## Kutipan Halaman
Harapan Puan maju capres saat elektabilitas jeblok dan kinerja di DPR senyap
Ada tiga nama yang kerap tampil di papan atas lembaga survei politik, sebagai calon presiden (capres) potensial di Pilpres 2024, yakni Gubernur Jawa Tengah Ganjar Pranowo, mantan Gubernur DKI Jakarta Anies Baswedan, dan Menteri Pertahanan Prabowo Subianto.
Hasil survei Poltracking Indonesia yang dilakukan pada 1-7 Agustus 2022 misalnya, menempatkan Ganjar di urutan pertama capres potensial dengan elektabilitas mencapai 26,6%. Ditempel Prabowo dengan elektabilitas 19,7% dan Anies dengan 17,7%.
Selain tiga nama tadi, ada sejumlah nama yang meramaikan survei kandidat capres mendatang. Salah satunya politikus PDI-P sekaligus Ketua DPR Puan Maharani. Sayangnya, dalam survei Poltracking Indonesia tersebut, Puan hanya punya elektabilitas 2,2%.
Hasil survei yang diadakan Saiful Mujani Research and Consulting (SMRC) pada 3-9 Oktober 2022 menunjukkan hal serupa. Ganjar memiliki elektabilitas 24%, Prabowo 21%, dan Anies 18,7%. Sedangkan Puan hanya 2,1%.
Mengukur hasil survei
Politikus PDI-P Hendrawan Supratikno enggan berkomentar banyak terkait elektabilitas Puan yang sulit dijadikan modal bertarung di Pilpres 2024. Ia juga belum bisa memutuskan strategi yang bakal ditempuh partai pimpinan Megawati Soekarnoputri itu untuk mendongkrak elektabilitas Puan.
Ia hanya berkata, dalam setiap persoalan partai, sudah ada mekanisme yang mengatur penyelesaiannya. “Sudah ada peraturan partai,” ujar Hendrawan kepada Alinea.id, Selasa (1/11). “Saya fokus dengan konstituen.”

## Petunjuk Pengerjaan
1 > Tentukan apakah setiap pernyataan berikut sesuai dengan artikel tentang elektabilitas Puan: (a) survei Poltracking Indonesia dilakukan pada 1-7 Agustus 2022; (b) dalam survei SMRC, Prabowo menempati urutan pertama; (c) Hendrawan Supratikno sudah memutuskan strategi untuk mendongkrak elektabilitas Puan. Tolong jawab masing-masing dengan ya atau tidak, disertai kutipan persis kata-kata penentunya dari artikel.
2 > Tampilkan bagian artikel tentang elektabilitas Puan di antara "Hasil survei Poltracking" dan "Anies dengan 17,7%.", termasuk kedua batas itu, tanpa mengubah satu kata pun.

## Bahan
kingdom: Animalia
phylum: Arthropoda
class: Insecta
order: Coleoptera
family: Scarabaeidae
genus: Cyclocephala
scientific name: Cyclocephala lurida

...

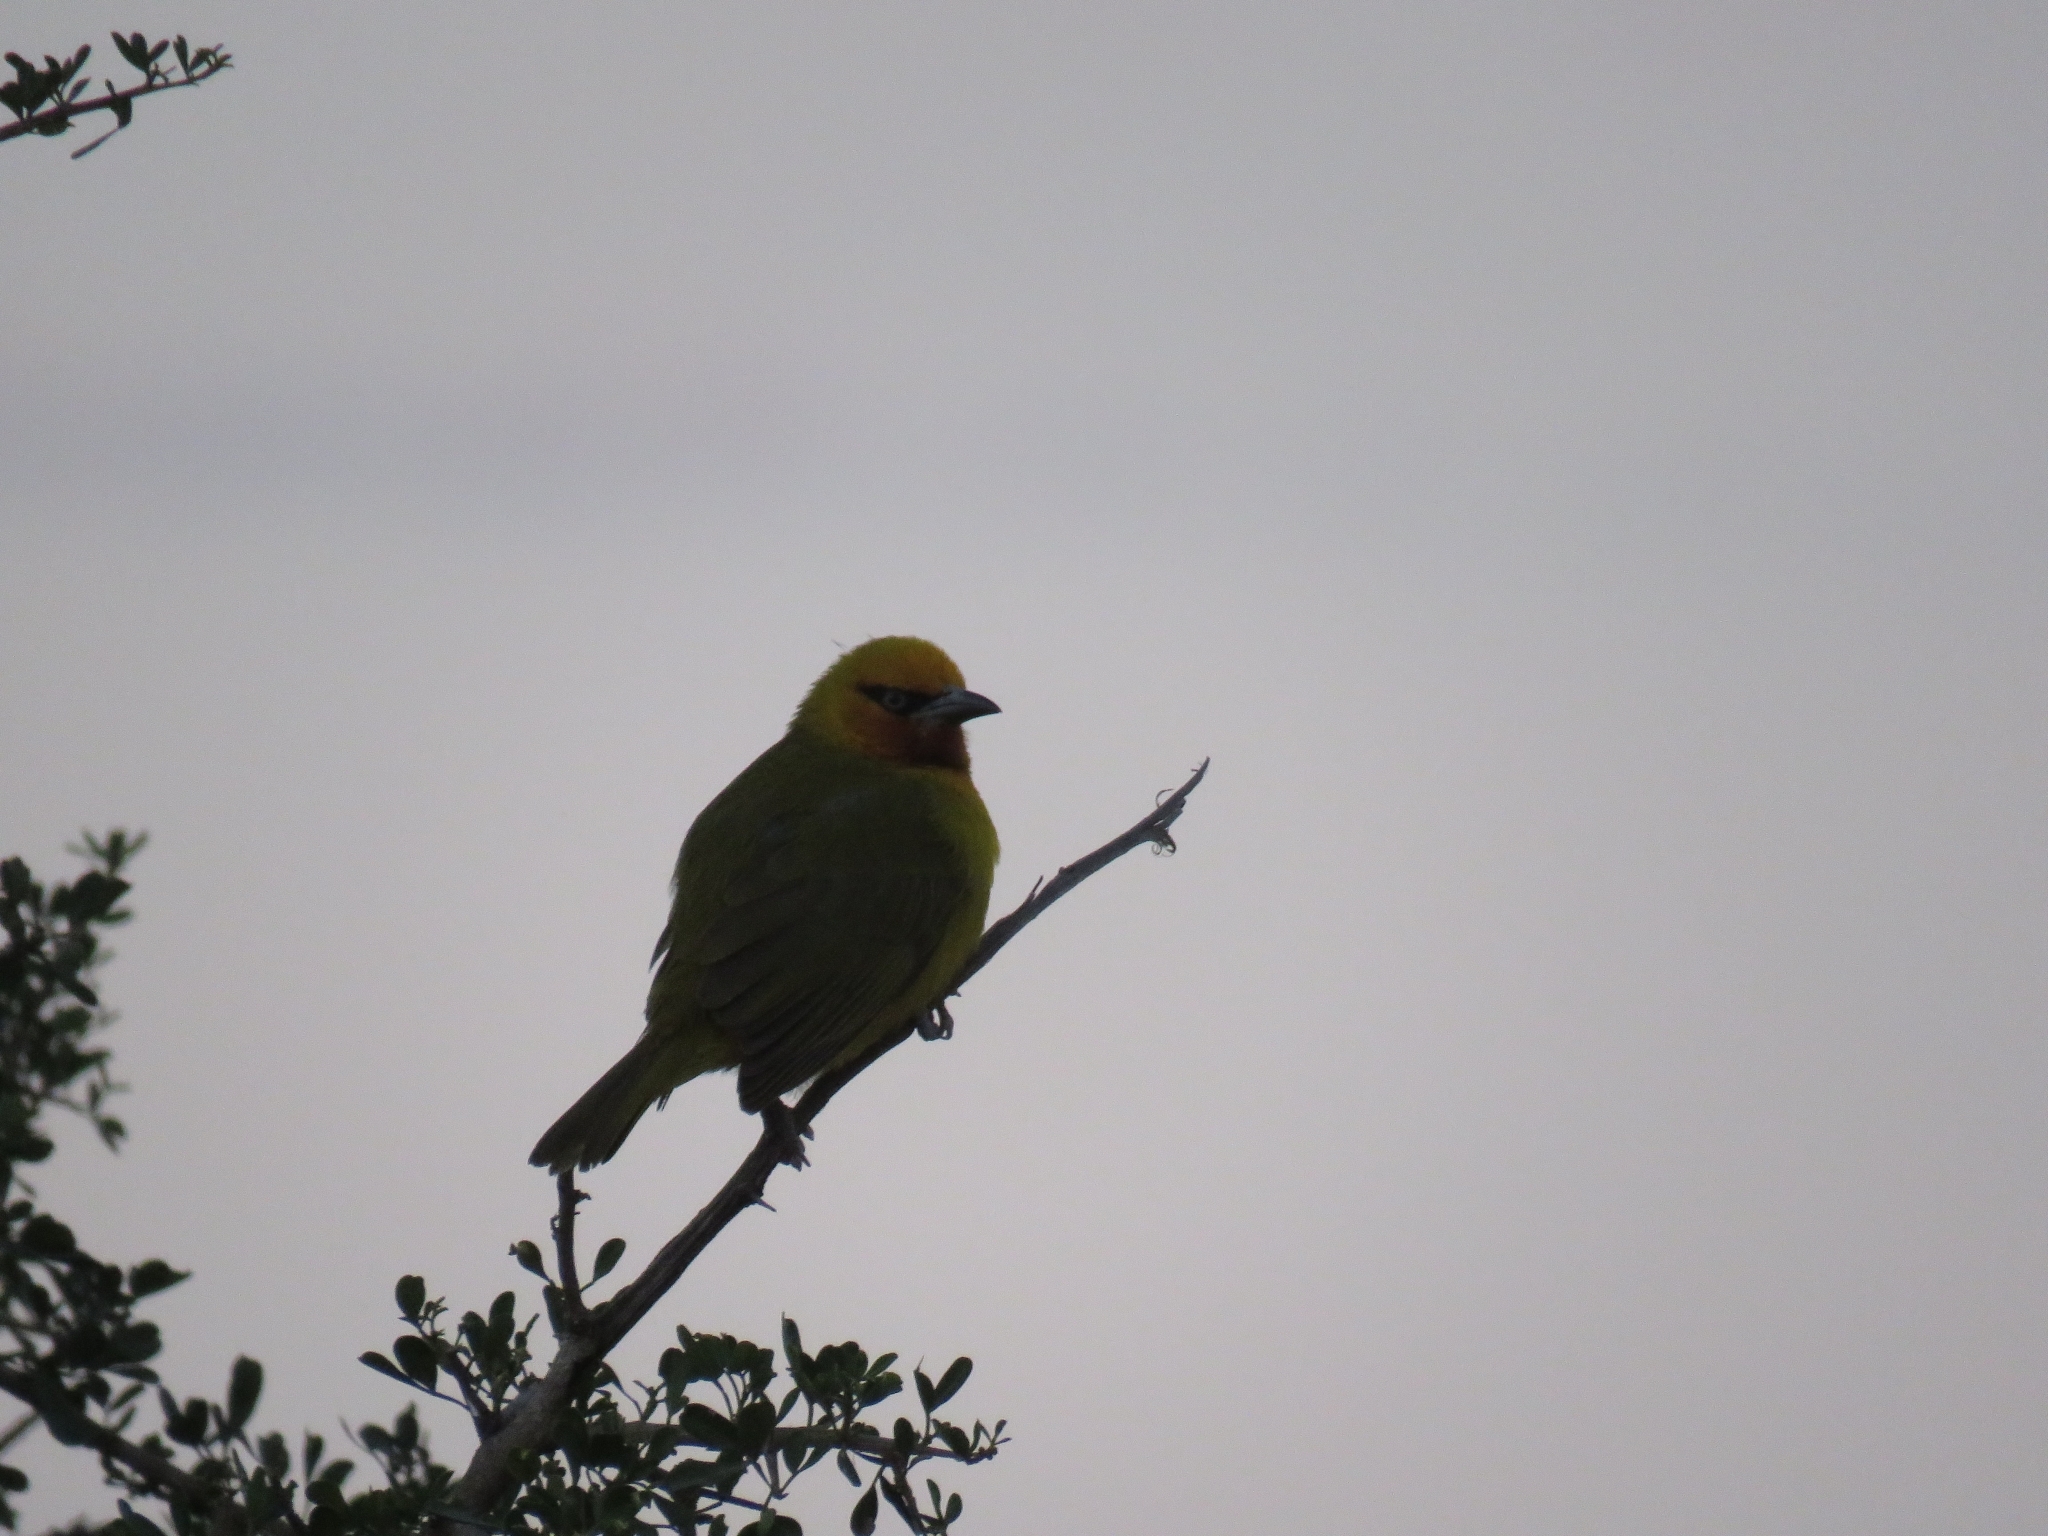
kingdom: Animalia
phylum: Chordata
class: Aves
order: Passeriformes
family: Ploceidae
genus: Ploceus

* * *

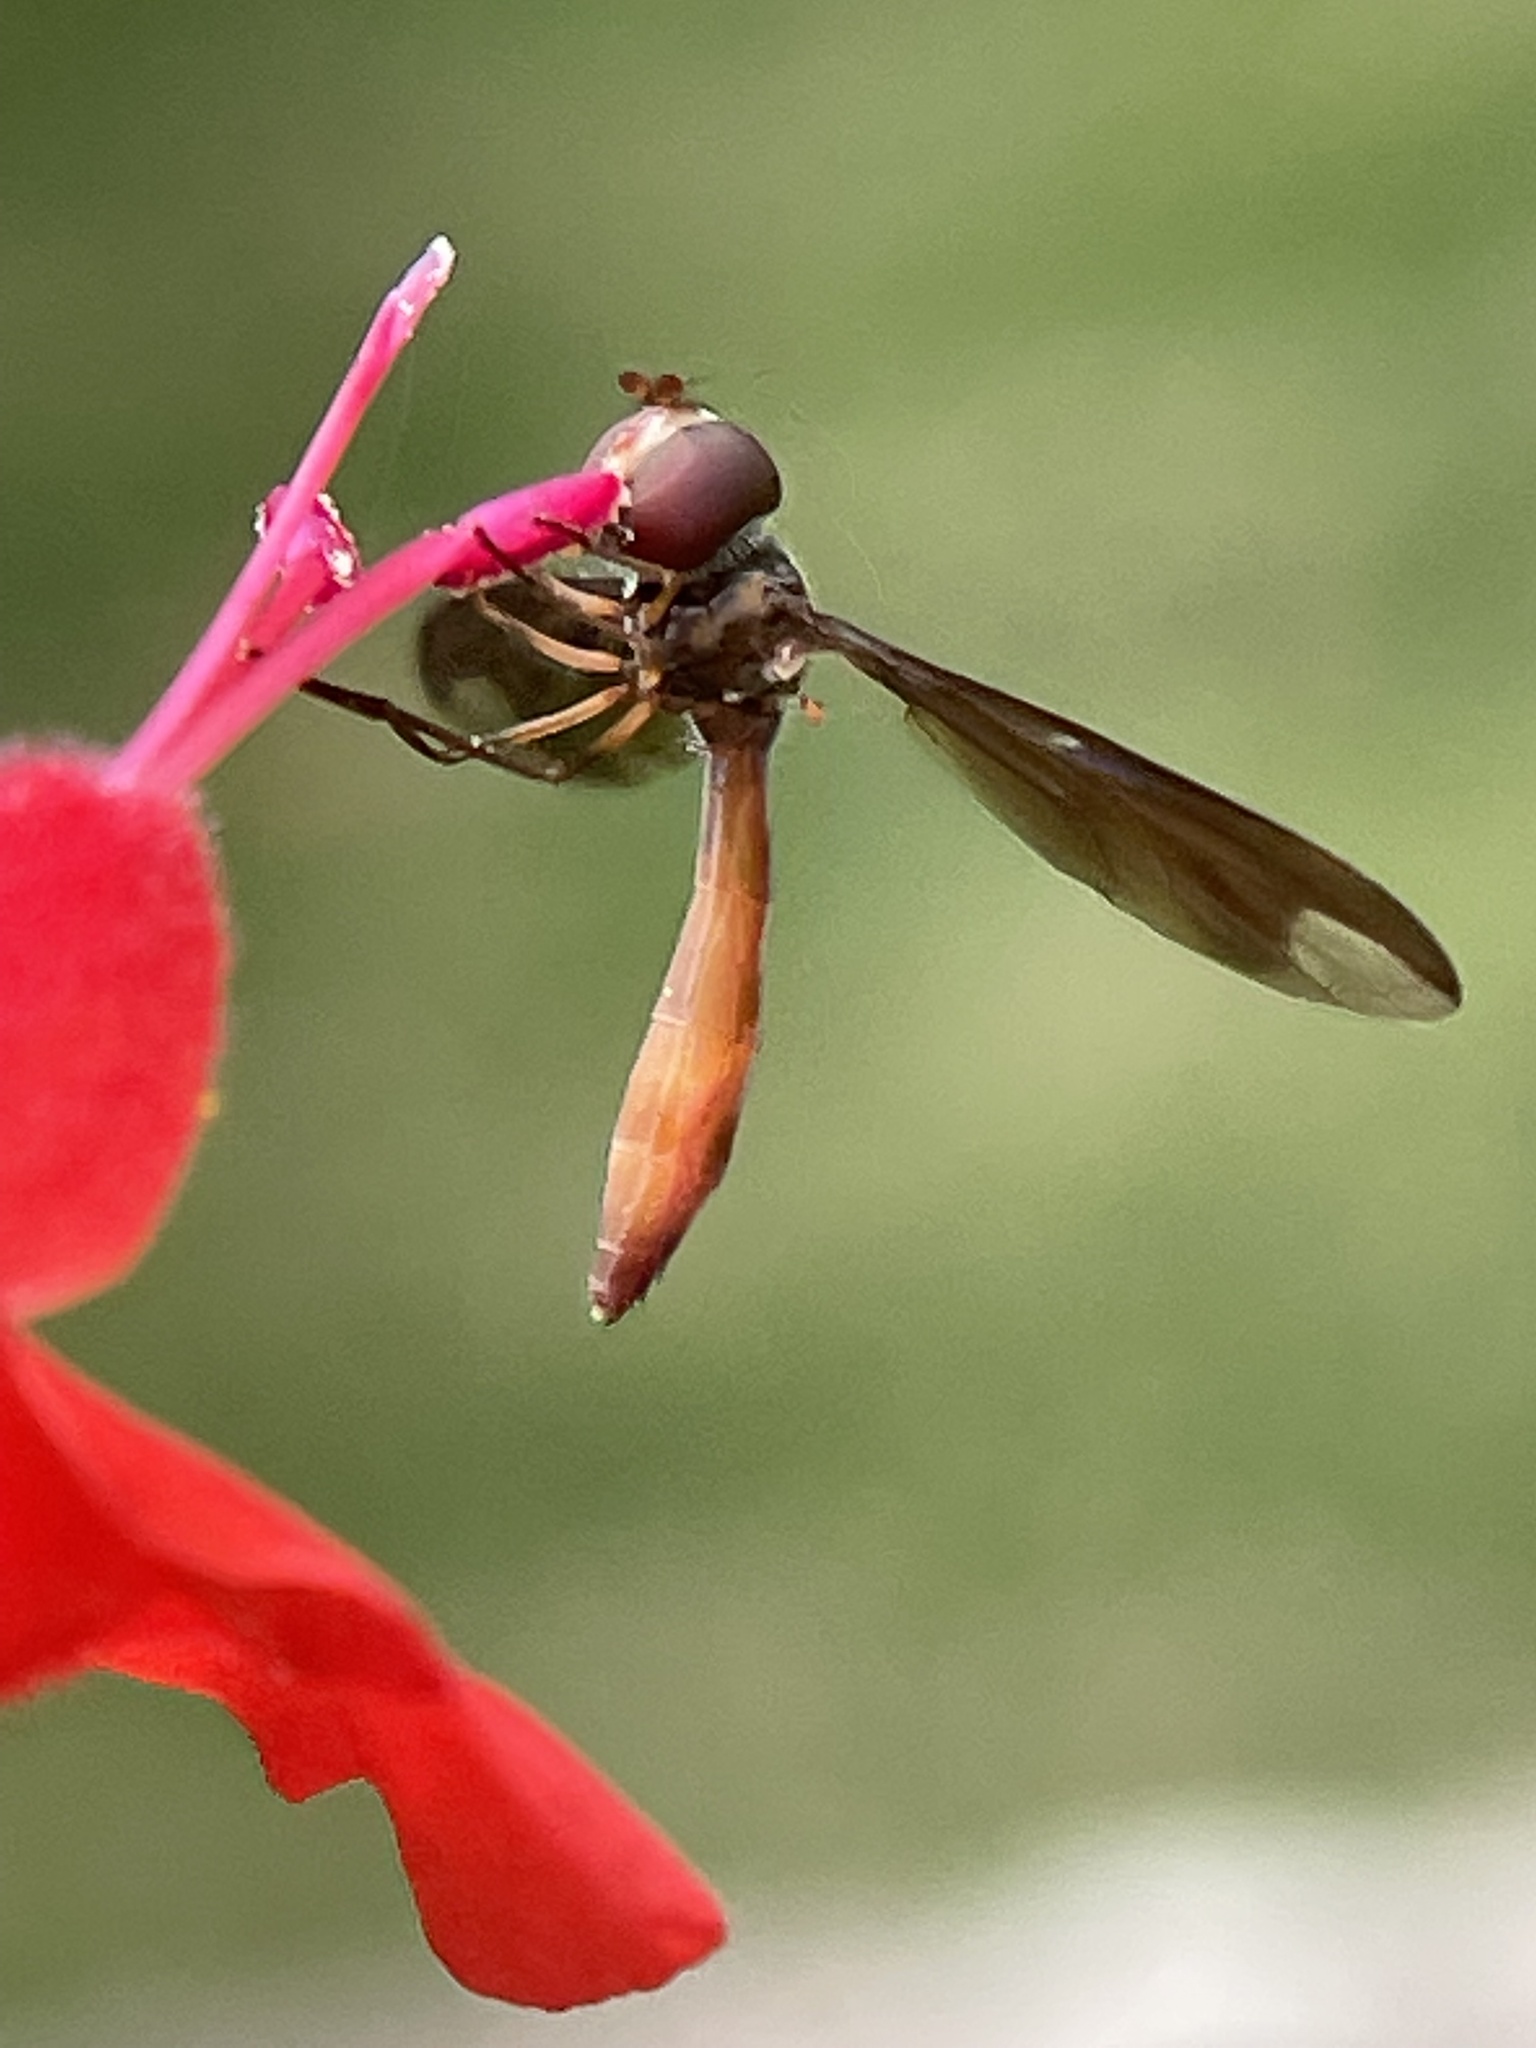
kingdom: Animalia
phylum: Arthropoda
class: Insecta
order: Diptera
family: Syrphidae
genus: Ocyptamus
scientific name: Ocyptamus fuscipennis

## Pembahasan Jawaban
1 >
(a) Ya: "dilakukan pada 1-7 Agustus 2022"
(b) Tidak: "Ganjar memiliki elektabilitas 24%, Prabowo 21%"
(c) Tidak: "Ia juga belum bisa memutuskan strategi"

2 >
Hasil survei Poltracking Indonesia yang dilakukan pada 1-7 Agustus 2022 misalnya, menempatkan Ganjar di urutan pertama capres potensial dengan elektabilitas mencapai 26,6%. Ditempel Prabowo dengan elektabilitas 19,7% dan Anies dengan 17,7%.